I feel like I woke up one day last year, suddenly fat. I know it actually did not happen that way... and I have my excuses but there is no viable reason why I should look the way I do now. I blame a lot of it on the paxil I was on last year... but still.. I should have adjusted my eating and NOT had that "extra" brownie or whatever the hell I did to deceive myself into believing I was not actually causing myself harm...
My husband has gained some weight too... though I doubt he has as much he needs to lose as I do... but, this morning, he took my (fragile, I will admit these days) feelings and just crushed them. Suddenly he decided it was my fault he has gained weight. That I do nothing to help him lose it, and the chips and crap "in the house every time I turn my back" (so he says) is making it MY fault he has gained weight. (No, he did not actually SAY my fault, but his message came through loud and clear.) Of all the things I did not need to worry about right now, this takes top place. I know damn well I need to lose weight, but now on top of worrying about losing the house, paying the bills, if he will ever find a damn job, etc, I also will continually have to worry about how fat he thinks I am.
This morning he just went on and on, and would not shut up.. but all I wanted to do was tell him to leave me the hell alone. It was like he has no sense of the right things to say, or to act like he gave a damn... though he insisted that was only how *I* was interpreting it.
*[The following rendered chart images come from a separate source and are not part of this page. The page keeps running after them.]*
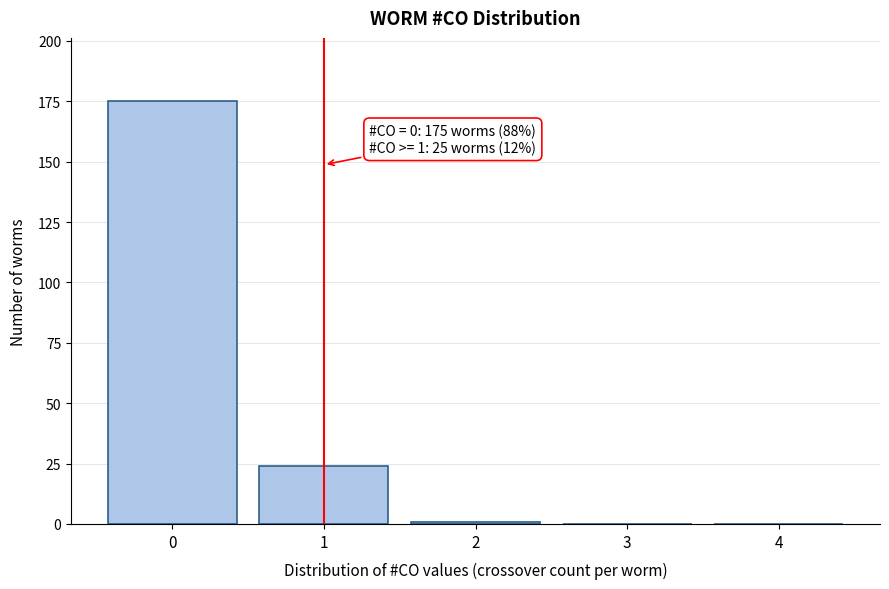

Over which range of the x-axis is the bar tallest?

-0.5 to 0.5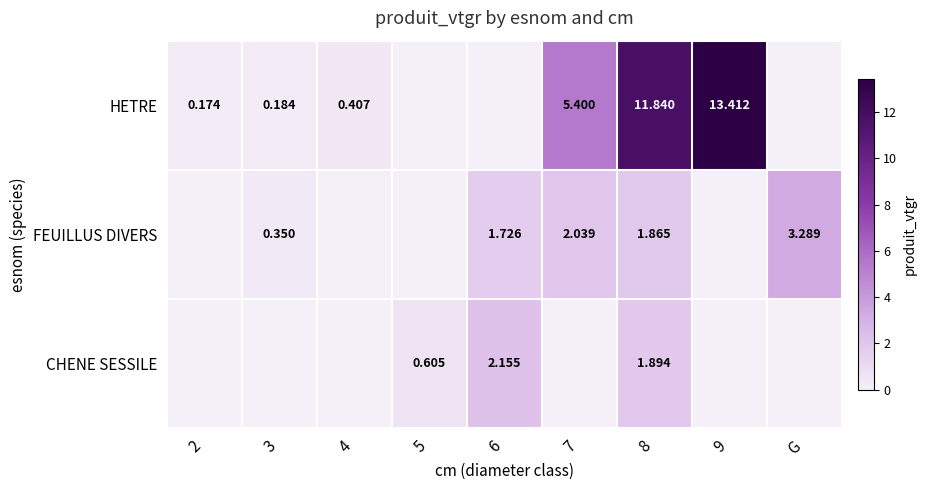

What is the difference between the maximum and second lowest values in the HETRE series?

13.4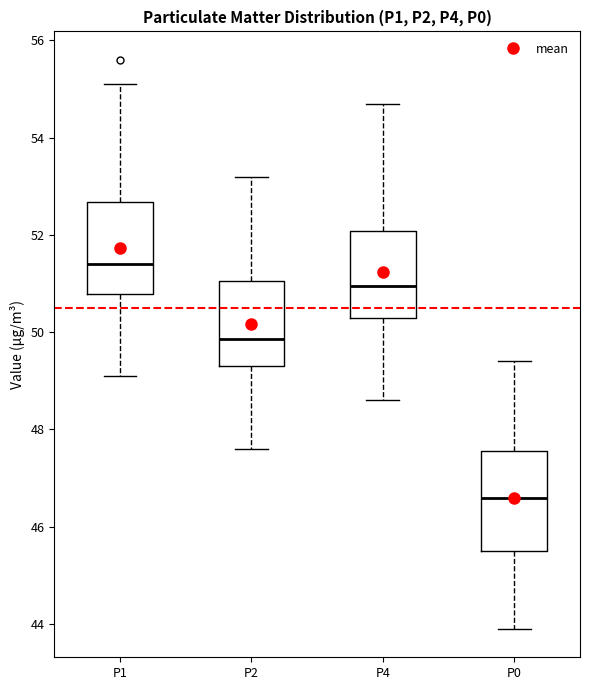

Reading left to right, read every box against the y-axis: the position of its median line, the range the box covers, and the ends of its whiskers. The values are not printed on the chart, so give them approximately, as read against the axis.

P1: median 51.4, box 50.8 to 52.6, whiskers 49.2 to 55.2
P2: median 49.8, box 49.4 to 51.0, whiskers 47.6 to 53.2
P4: median 51.0, box 50.4 to 52.0, whiskers 48.6 to 54.8
P0: median 46.6, box 45.6 to 47.6, whiskers 44.0 to 49.4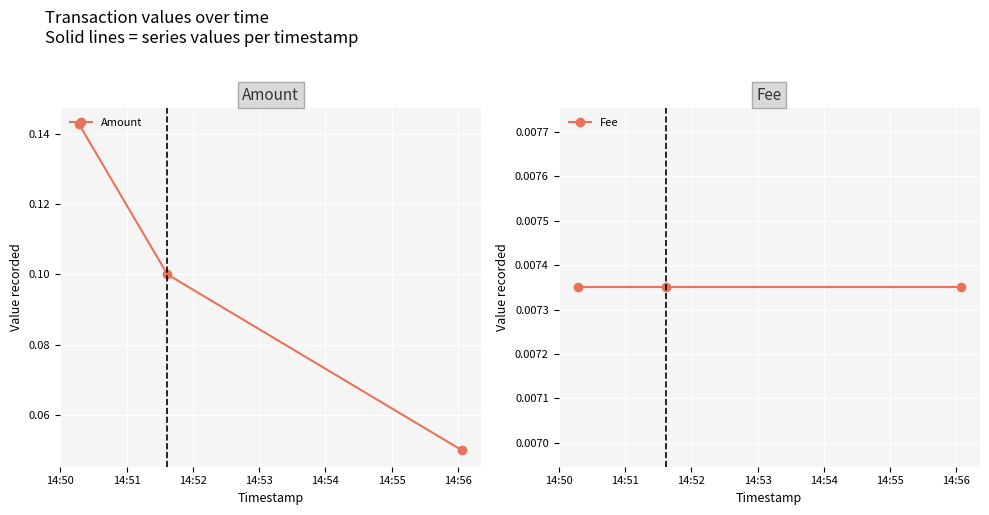

Rank the series by their maximum value, from lowest to highest.

Fee, Amount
No matter what his intent, it made me so angry, yet, at the same time immensely sad. I just wanted to crawl into a hole where no one could see me. I have realized what made me so angry now, so hopefully I can control it better in the future. He was using shame as a weapon. Making me feel guilty. Like he had no compassion about it at all. I will be controlled by no one. And to throw guilt in my face, will immediately infuriate me.
As I drove past a church the other day, on the sign out in front of it, I saw something written that, probably for the first time ever I agreed with from a church billboard, "He who angers you, controls you." And that is so true. I mean seriously, could my husband have any worse timing to decide to get nasty/pushy with me over my weight?
Then he started getting on me over my mood... saying things like "the stress is really getting to you isn't it." Good grief I just wanted to scream "YOU THINK SO???" Sometimes I think he is not as stressed about this as he should be. This is not a simple problem we have found ourselves in here... and then other times he does seem to understand... maybe he is just trying to deny how worried he is.
I still feel like I could just break into tears. Yeah, this is really what I needed right now.
And about everything else: we THINK the crisis has passed with the house. They got the down payment money, and we will not know if they got the fax for another day or so. I just really hope everything finally works out to our benefit with this. Now if only the damn tenants would pay their February rent on time.. (never going to happen.)
The phone is still silent for the most part. This is driving me crazy.